### Material to process
"""

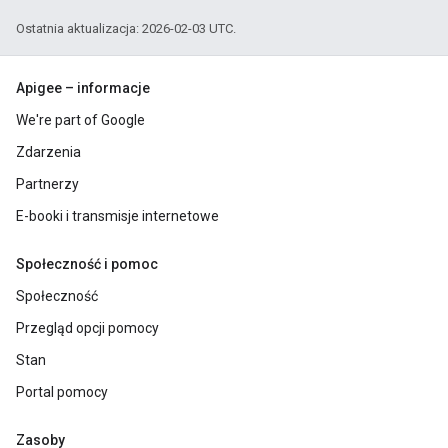
Ostatnia aktualizacja: 2026-02-03 UTC.
Apigee – informacje
We're part of Google
Zdarzenia
Partnerzy
E-booki i transmisje internetowe
Społeczność i pomoc
Społeczność
Przegląd opcji pomocy
Stan
Portal pomocy
Zasoby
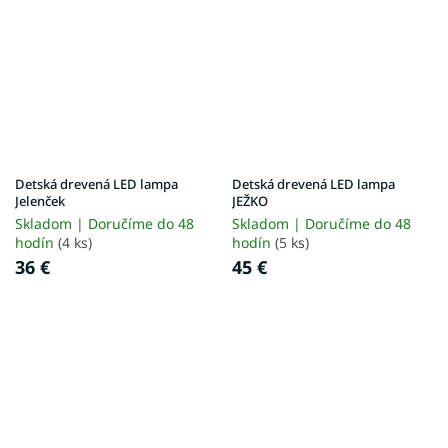
Detská drevená LED lampa
Detská drevená LED lampa
Jelenček
JEŽKO
Skladom | Doručíme do 48
Skladom | Doručíme do 48
hodín
(4 ks)
hodín
(5 ks)
36 €
45 €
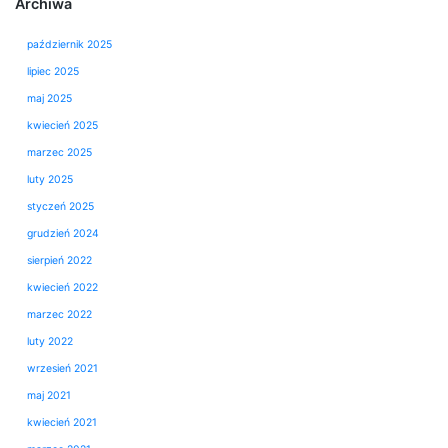
Archiwa
październik 2025
lipiec 2025
maj 2025
kwiecień 2025
marzec 2025
luty 2025
styczeń 2025
grudzień 2024
sierpień 2022
kwiecień 2022
marzec 2022
luty 2022
wrzesień 2021
maj 2021
kwiecień 2021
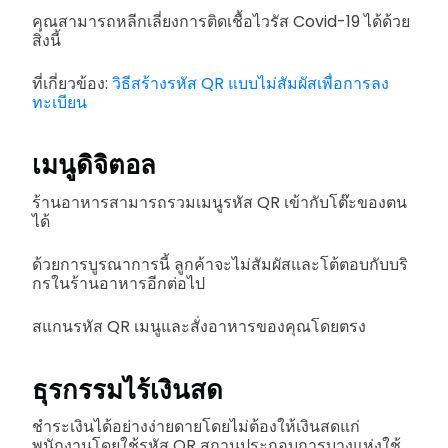
คุณสามารถหลีกเลี่ยงการติดเชื้อไวรัส Covid-19 ได้ด้วย
สิ่งนี้
ที่เกี่ยวข้อง:
วิธีสร้างรหัส QR แบบไม่สัมผัสเพื่อการลง
ทะเบียน
เมนูดิจิตอล
ร้านอาหารสามารถรวมเมนูรหัส QR เข้ากับโต๊ะของตน
ได้
ด้วยการบูรณาการนี้ ลูกค้าจะไม่สัมผัสและโต้ตอบกับบริ
กรในร้านอาหารอีกต่อไป
สแกนรหัส QR เมนูและสั่งอาหารของคุณโดยตรง
ธุรกรรมไร้เงินสด
ชำระเงินได้อย่างง่ายดายโดยไม่ต้องให้เงินสดแก่
พนักงานโดยใช้รหัส QR สถานประกอบการบางแห่งใช้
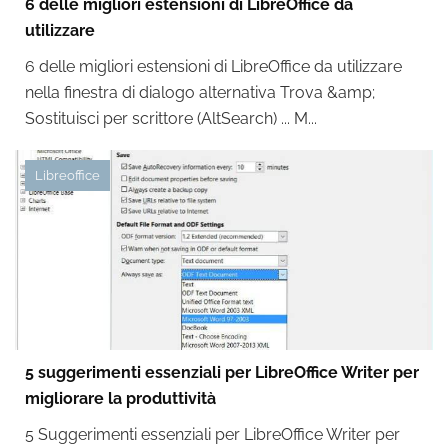
6 delle migliori estensioni di LibreOffice da
utilizzare
6 delle migliori estensioni di LibreOffice da utilizzare
nella finestra di dialogo alternativa Trova &amp;
Sostituisci per scrittore (AltSearch) ... M...
Libreoffice
5 suggerimenti essenziali per LibreOffice Writer per
migliorare la produttività
5 Suggerimenti essenziali per LibreOffice Writer per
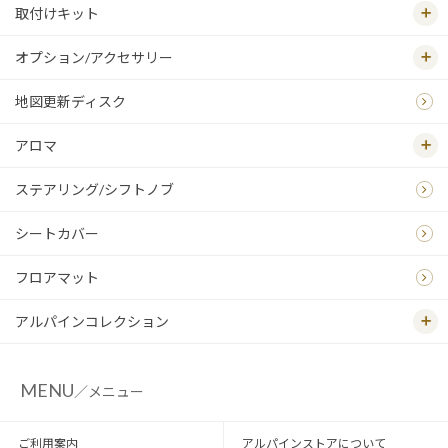
取付けキット
オプション/アクセサリー
地図更新ディスク
アロマ
ステアリング/シフトノブ
シートカバー
フロアマット
アルパインコレクション
MENU
／メニュー
ご利用案内
アルパインストアについて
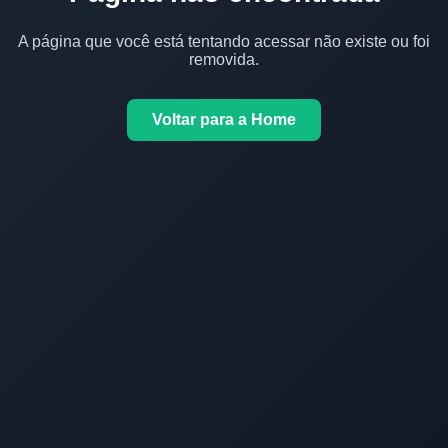
A página que você está tentando acessar não existe ou foi
removida.
Voltar para a Home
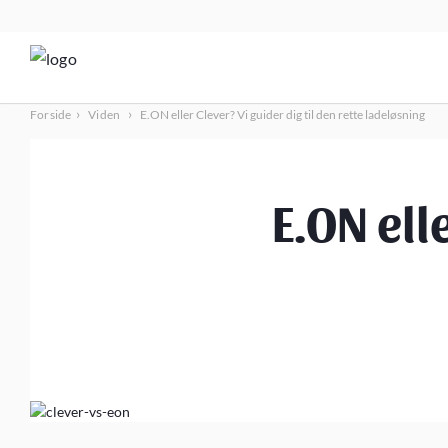
›
›
Forside
Viden
E.ON eller Clever? Vi guider dig til den rette ladeløsning
E.ON ell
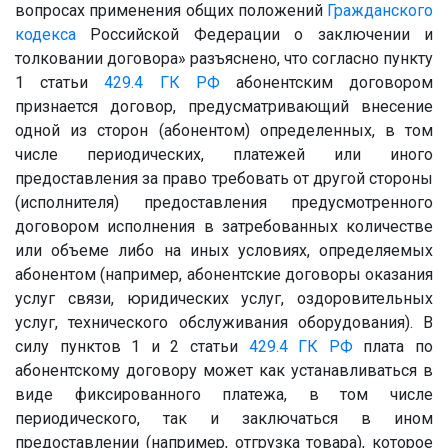
вопросах применения общих положений
Гражданского
кодекса
Российской Федерации о заключении и
толковании договора» разъяснено, что согласно пункту
1 статьи
429.4
ГК РФ
абонентским договором
признается договор, предусматривающий внесение
одной из сторон (абонентом) определенных, в том
числе периодических, платежей или иного
предоставления за право требовать от другой стороны
(исполнителя) предоставления предусмотренного
договором исполнения в затребованных количестве
или объеме либо на иных условиях, определяемых
абонентом (например, абонентские договоры оказания
услуг связи, юридических услуг, оздоровительных
услуг, технического обслуживания оборудования). В
силу пунктов 1 и 2 статьи
429.4
ГК РФ
плата по
абонентскому договору может как устанавливаться в
виде фиксированного платежа, в том числе
периодического, так и заключаться в ином
предоставлении (например, отгрузка товара), которое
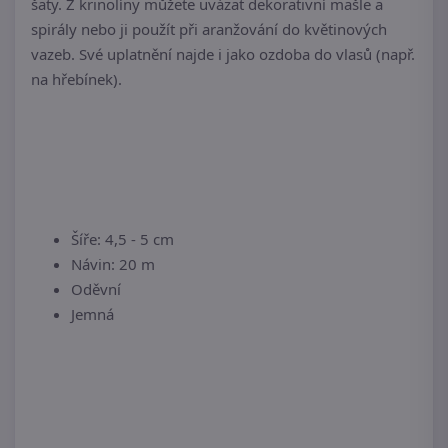
šaty. Z krinolíny můžete uvázat dekorativní mašle a
spirály nebo ji použít při aranžování do květinových
vazeb. Své uplatnění najde i jako ozdoba do vlasů (např.
na hřebínek).
Šíře: 4,5 - 5 cm
Návin: 20 m
Oděvní
Jemná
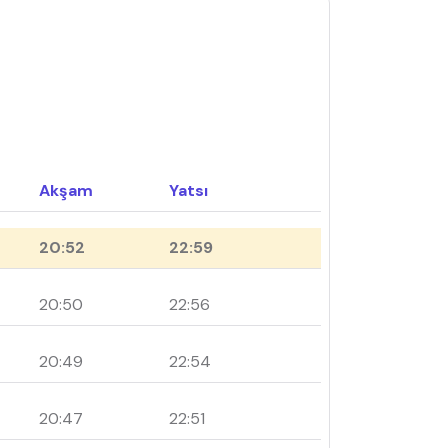
Akşam
Yatsı
20:52
22:59
20:50
22:56
20:49
22:54
20:47
22:51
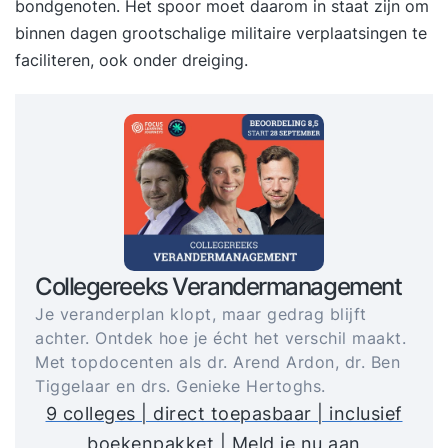
bondgenoten. Het spoor moet daarom in staat zijn om
binnen dagen grootschalige militaire verplaatsingen te
faciliteren, ook onder dreiging.
Collegereeks Verandermanagement
Je veranderplan klopt, maar gedrag blijft
achter. Ontdek hoe je écht het verschil maakt.
Met topdocenten als dr. Arend Ardon, dr. Ben
Tiggelaar en drs. Genieke Hertoghs.
9 colleges | direct toepasbaar | inclusief
boekenpakket | Meld je nu aan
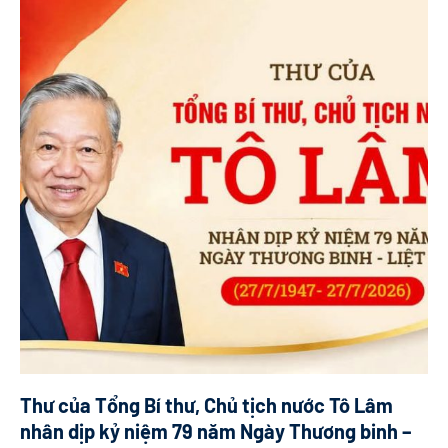
Thư của Tổng Bí thư, Chủ tịch nước Tô Lâm
nhân dịp kỷ niệm 79 năm Ngày Thương binh –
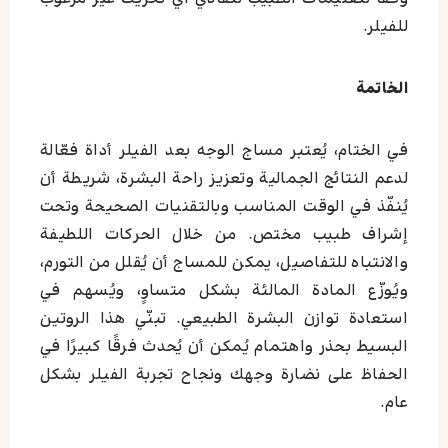
للفيلر.
الخاتمة
في الختام، يُعتبر مساج الوجه بعد الفيلر أداة فعّالة
لدعم النتائج الجمالية وتعزيز راحة البشرة، شريطة أن
يُنفّذ في الوقت المناسب وبالتقنيات الصحيحة وتحت
إشراف طبيب مختص. من خلال الحركات اللطيفة
والانتباه للتفاصيل، يمكن للمساج أن يُقلل من التورم،
ويُوزّع المادة المالئة بشكل متساوٍ، ويُسهم في
استعادة توازن البشرة الطبيعي. تبنّي هذا الروتين
البسيط بحذر واهتمام يُمكن أن يُحدث فرقًا كبيرًا في
الحفاظ على نضارة وجهك ونجاح تجربة الفيلر بشكل
عام.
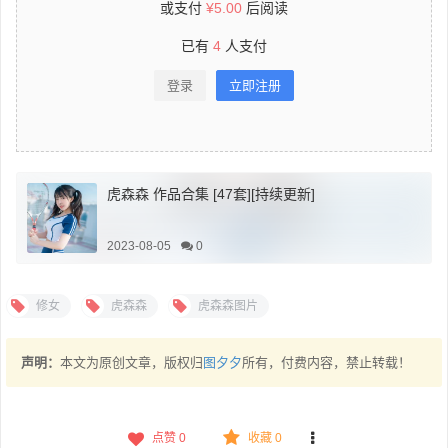
或支付
¥
5.00
后阅读
已有
4
人支付
登录
立即注册
虎森森 作品合集 [47套][持续更新]
2023-08-05
0
修女
虎森森
虎森森图片
声明：
本文为原创文章，版权归
图夕夕
所有，付费内容，禁止转载！
点赞
0
收藏 0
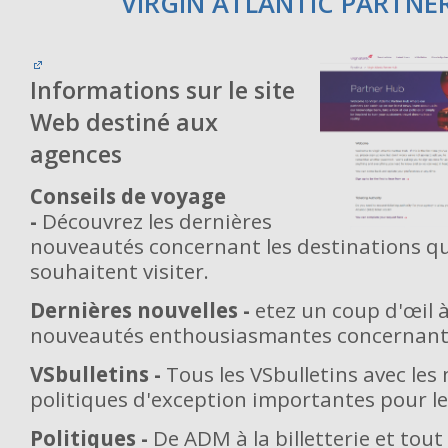
VIRGIN ATLANTIC PARTNE
Informations sur le site
Web destiné aux
agences
Conseils de voyage
-
Découvrez les dernières
nouveautés concernant les destinations qu
souhaitent visiter.
Dernières nouvelles -
etez un coup d'œil à
nouveautés enthousiasmantes concernant V
VSbulletins -
Tous les VSbulletins avec les 
politiques d'exception importantes pour le
Politiques -
De ADM à la billetterie et tout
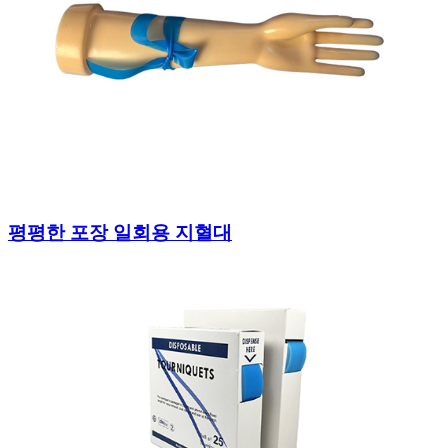
평평한 포장 일회용 지혈대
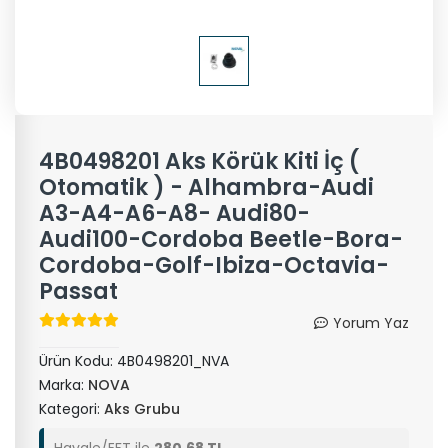
4B0498201 Aks Körük Kiti İç (
Otomatik ) - Alhambra-Audi
A3-A4-A6-A8- Audi80-
Audi100-Cordoba Beetle-Bora-
Cordoba-Golf-Ibiza-Octavia-
Passat
Yorum Yaz
Ürün Kodu:
4B0498201_NVA
Marka:
NOVA
Kategori:
Aks Grubu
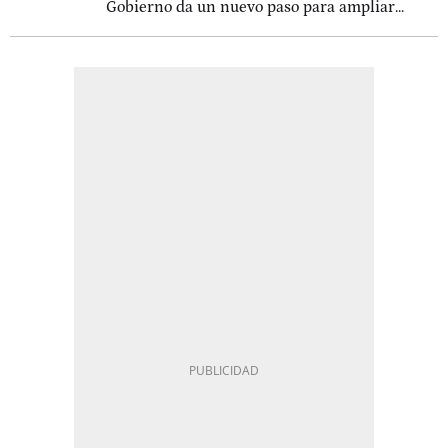
Gobierno da un nuevo paso para ampliar...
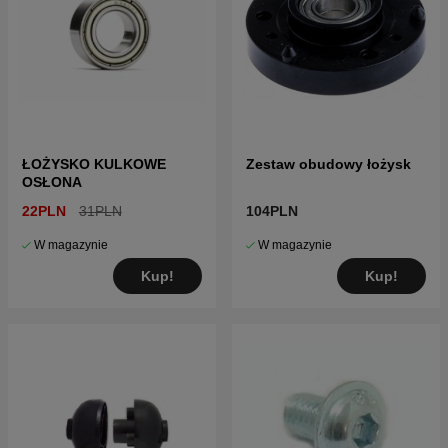
ŁOŻYSKO KULKOWE
Zestaw obudowy łożysk
OSŁONA
22PLN
31PLN
104PLN
W magazynie
W magazynie
Kup!
Kup!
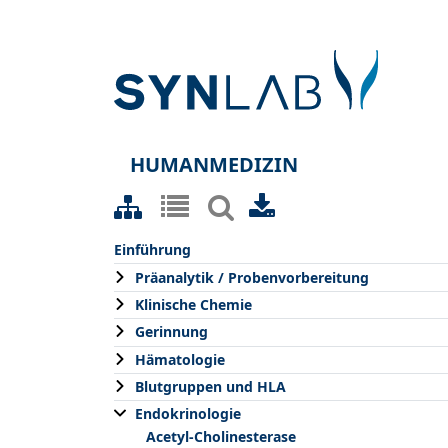
HUMANMEDIZIN
Einführung
Präanalytik / Probenvorbereitung
Klinische Chemie
Gerinnung
Hämatologie
Blutgruppen und HLA
Endokrinologie
Acetyl-Cholinesterase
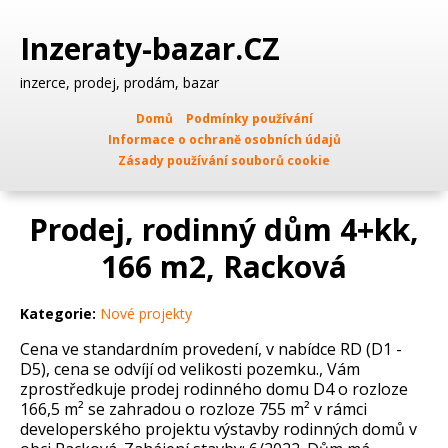
Inzeraty-bazar.CZ
inzerce, prodej, prodám, bazar
Domů
Podmínky používání
Informace o ochraně osobních údajů
Zásady používání souborů cookie
Prodej, rodinný dům 4+kk,
166 m2, Racková
Kategorie:
Nové projekty
Cena ve standardním provedení, v nabídce RD (D1 -
D5), cena se odvíjí od velikosti pozemku., Vám
zprostředkuje prodej rodinného domu D4 o rozloze
166,5 m² se zahradou o rozloze 755 m² v rámci
developerského projektu výstavby rodinných domů v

"""

### Required work
Filter the records for lines containing the word "estensioni" and copy each one.

### Response below
6 delle migliori estensioni di LibreOffice da
6 delle migliori estensioni di LibreOffice da utilizzare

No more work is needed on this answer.